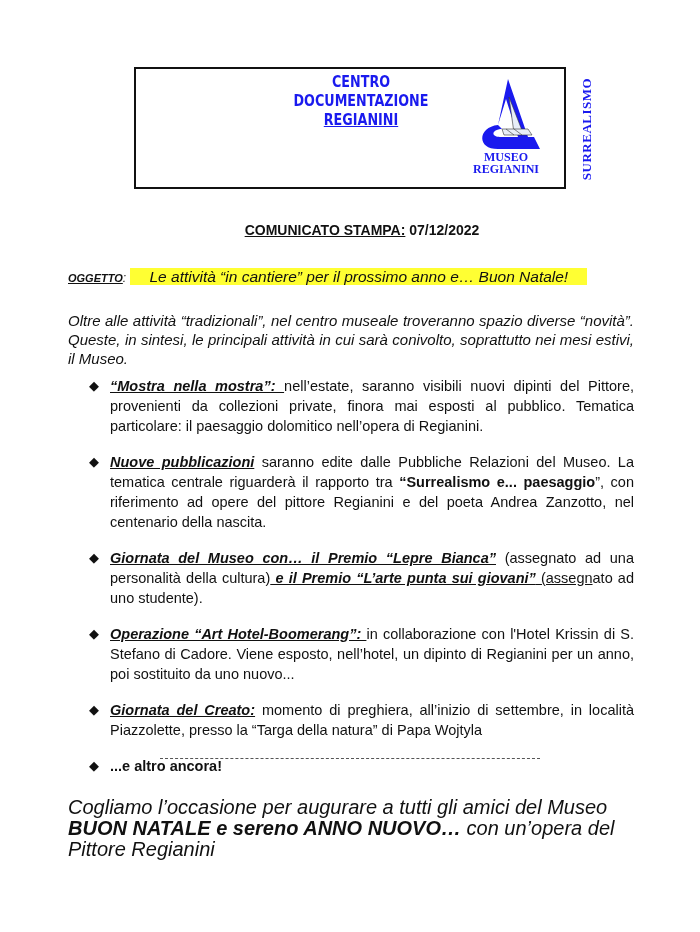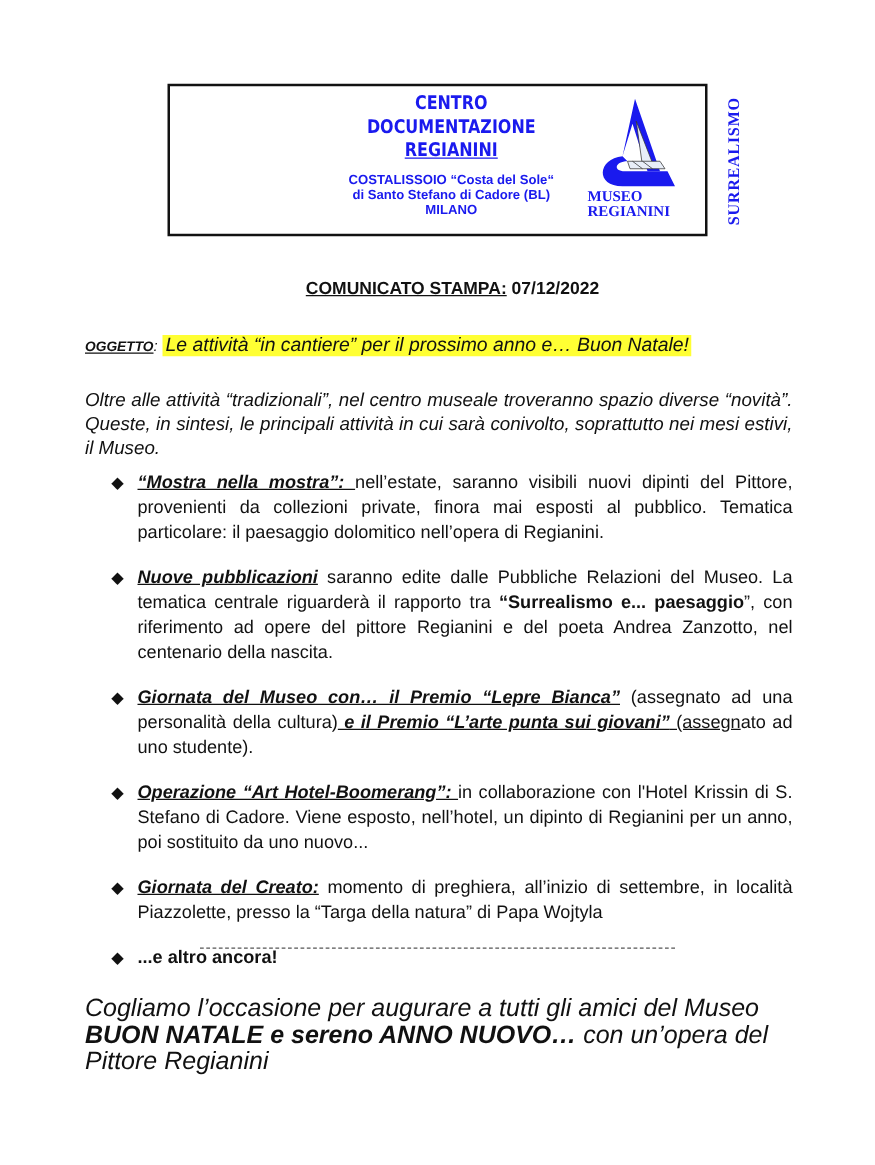--- a/index.html
+++ b/index.html
@@ -66,11 +66,6 @@
     <div class="center-title">CENTRO</div>
     <div class="center-title">DOCUMENTAZIONE</div>
     <div class="center-title"><span class="u">REGIANINI</span></div>
-    <div class="center-addr">
-      <div>COSTALISSOIO “Costa del Sole“</div>
-      <div>di Santo Stefano di Cadore (BL)</div>
-      <div>MILANO</div>
-    </div>
   </div>
 
   <div class="museo-block">

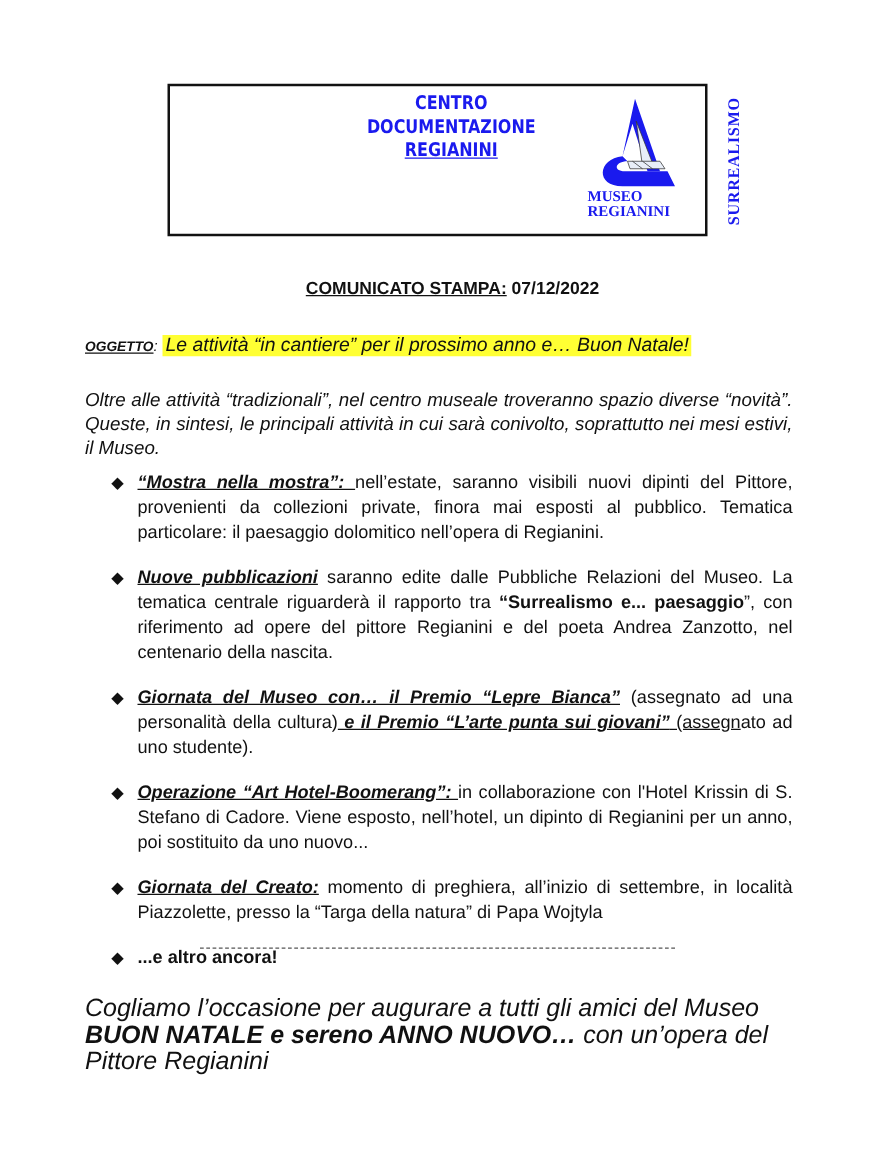--- a/index.html
+++ b/index.html
@@ -23,7 +23,7 @@
   .center-addr { font-family: "Liberation Sans", sans-serif; font-weight: bold; font-size: 10.5px;
                  line-height: 12px; margin-top: 8px; color: #1a1aee; }
   .museo-block { position: absolute; left: 330px; top: 4px; width: 96px; height: 112px; }
-  .museo-text { position: absolute; left: 4px; top: 78px; width: 72px; 
+  .museo-text { position: absolute; left: 4px; top: 78px; width: 72px; text-align: center;
                 font-family: "Liberation Serif", serif; font-weight: bold; color: #1a1aee;
                 font-size: 12px; line-height: 12px; }
   .surr-text { position: absolute; left: 66px; top: 48px; width: 110px; text-align: center;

+===+

Using the data above, return the lines from the one holding "di Cadore (BL)</div>" through the one holding "absolute; left: 330px;" exactly, but not the pictures.

§ WORKED SOLUTION
-      <div>di Santo Stefano di Cadore (BL)</div>
-      <div>MILANO</div>
-    </div>
   </div>
 
   <div class="museo-block">

--- a/index.html
+++ b/index.html
@@ -23,7 +23,7 @@
   .center-addr { font-family: "Liberation Sans", sans-serif; font-weight: bold; font-size: 10.5px;
                  line-height: 12px; margin-top: 8px; color: #1a1aee; }
   .museo-block { position: absolute; left: 330px; top: 4px; width: 96px; height: 112px; }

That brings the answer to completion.